Buddhism is the fourth largest religion of the world Buddhism was founded by Siddhartha Guatam, “The Buddha.” It was the first world religion to spread beyond the society in which it was born. In this essay I will address the origins of Buddhism, how it spread and its main principles.

Siddhartha Guatam was a prince of the warrior class who felt his life was unsatisfying. A popular lifestyle man took when pursuing religious goals was a life of asceticism. Asceticism is a lifestyle characterized by abstinence from various worldly pleasures. After seven years, Guatam felt this wasn’t the right path to take.

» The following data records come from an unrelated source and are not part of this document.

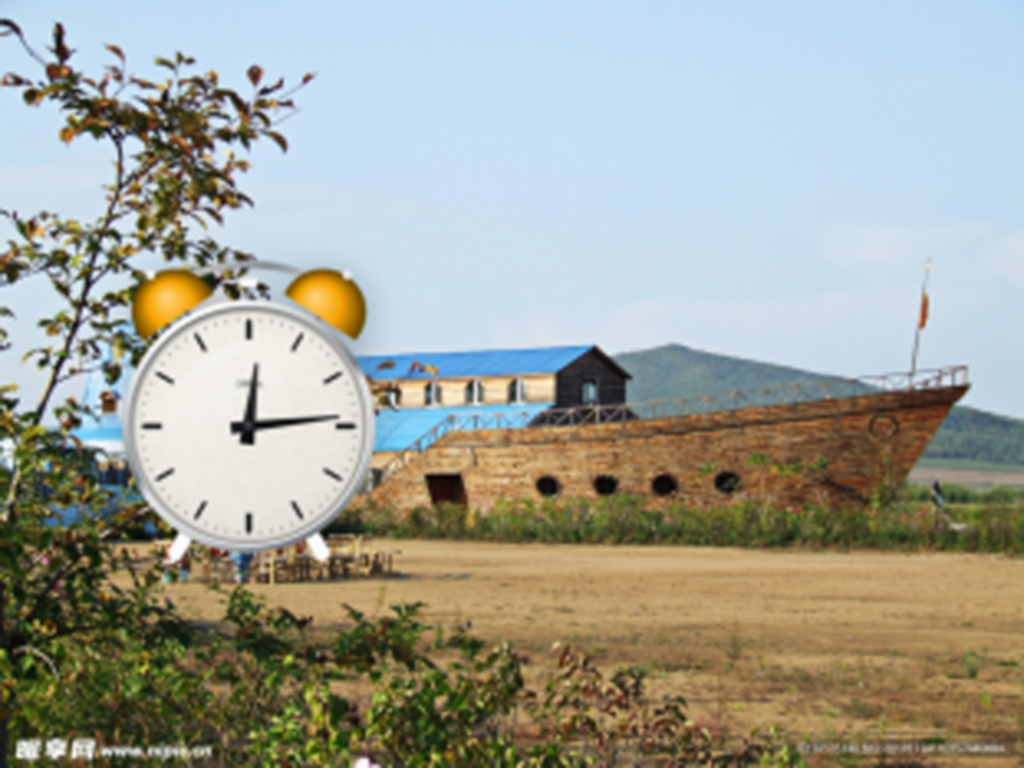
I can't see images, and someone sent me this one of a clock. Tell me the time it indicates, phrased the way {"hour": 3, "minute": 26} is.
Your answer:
{"hour": 12, "minute": 14}
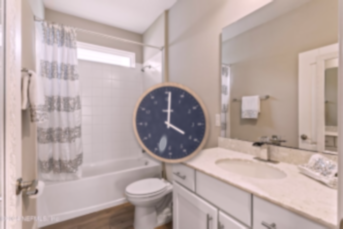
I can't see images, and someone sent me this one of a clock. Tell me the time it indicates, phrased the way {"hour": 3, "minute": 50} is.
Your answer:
{"hour": 4, "minute": 1}
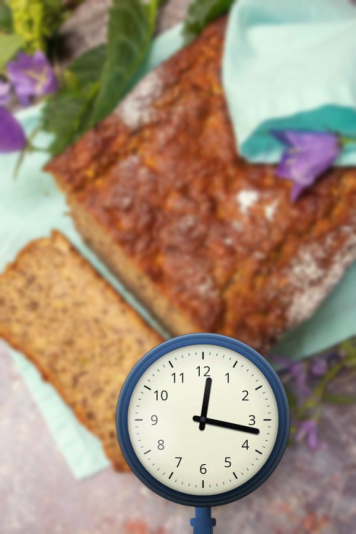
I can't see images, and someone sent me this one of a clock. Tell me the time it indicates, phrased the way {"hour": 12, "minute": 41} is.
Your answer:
{"hour": 12, "minute": 17}
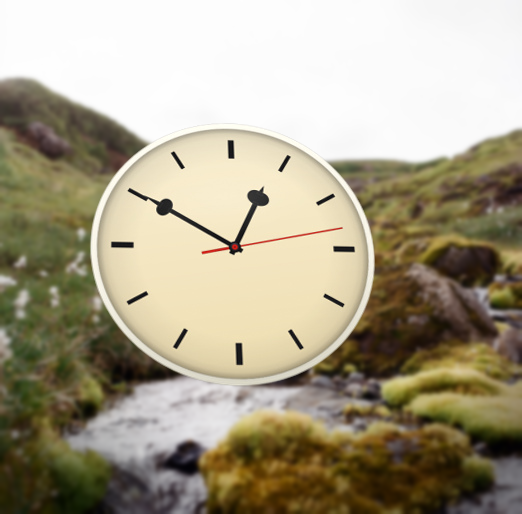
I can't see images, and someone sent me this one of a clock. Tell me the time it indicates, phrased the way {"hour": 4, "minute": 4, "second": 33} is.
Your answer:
{"hour": 12, "minute": 50, "second": 13}
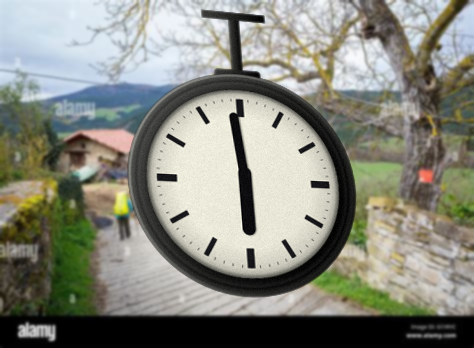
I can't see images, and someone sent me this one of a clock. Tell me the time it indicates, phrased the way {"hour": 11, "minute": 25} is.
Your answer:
{"hour": 5, "minute": 59}
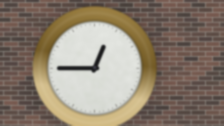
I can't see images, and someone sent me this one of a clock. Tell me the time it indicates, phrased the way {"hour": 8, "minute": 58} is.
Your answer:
{"hour": 12, "minute": 45}
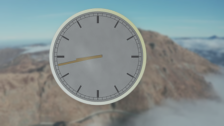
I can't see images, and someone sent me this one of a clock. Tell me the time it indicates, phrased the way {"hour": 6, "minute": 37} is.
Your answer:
{"hour": 8, "minute": 43}
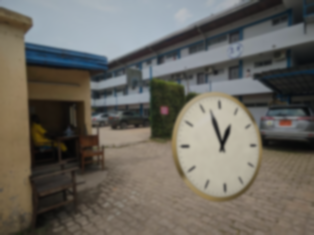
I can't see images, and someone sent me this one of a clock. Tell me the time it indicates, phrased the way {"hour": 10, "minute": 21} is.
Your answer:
{"hour": 12, "minute": 57}
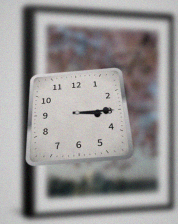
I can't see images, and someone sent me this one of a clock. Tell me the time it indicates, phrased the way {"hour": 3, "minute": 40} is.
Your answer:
{"hour": 3, "minute": 15}
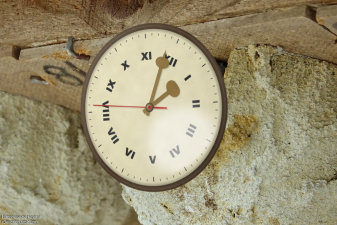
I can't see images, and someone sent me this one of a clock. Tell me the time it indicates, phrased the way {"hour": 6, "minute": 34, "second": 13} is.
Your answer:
{"hour": 12, "minute": 58, "second": 41}
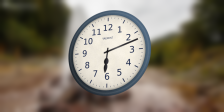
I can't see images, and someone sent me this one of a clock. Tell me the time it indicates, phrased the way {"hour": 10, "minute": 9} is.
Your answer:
{"hour": 6, "minute": 12}
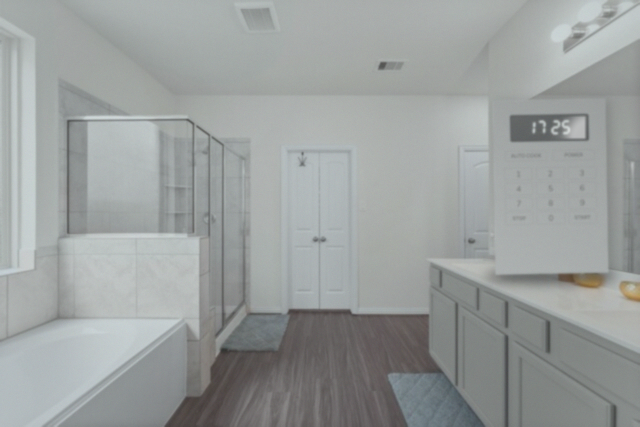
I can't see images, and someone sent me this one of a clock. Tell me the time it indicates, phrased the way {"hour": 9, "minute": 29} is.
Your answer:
{"hour": 17, "minute": 25}
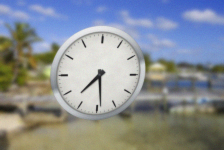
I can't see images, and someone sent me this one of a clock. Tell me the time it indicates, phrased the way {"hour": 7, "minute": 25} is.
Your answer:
{"hour": 7, "minute": 29}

He realized that enlightenment did not come from the many material possessions or lack thereof; there must be a balance, which he called the Middle Way. This led him to create a strict and moral doctrine which aimed at liberation from suffering. To achieve higher states of consciousness and receive liberation from suffering, he taught his disciples

“to shed the demands of the flesh that no obstacle should prevent the soul from attaining the blessed state of nirvana or self-annihilation, freedom from the endless cycle of rebirth and transmigration, a doctrine urging men mot to do something, but to be something—in order not to be anything.” (Roberts, 131)

Guatam had an eightfold path of “moral and spiritual improvement” (Roberts, 131) in order to attain nirvana and meaningful existence, and lead away from suffering.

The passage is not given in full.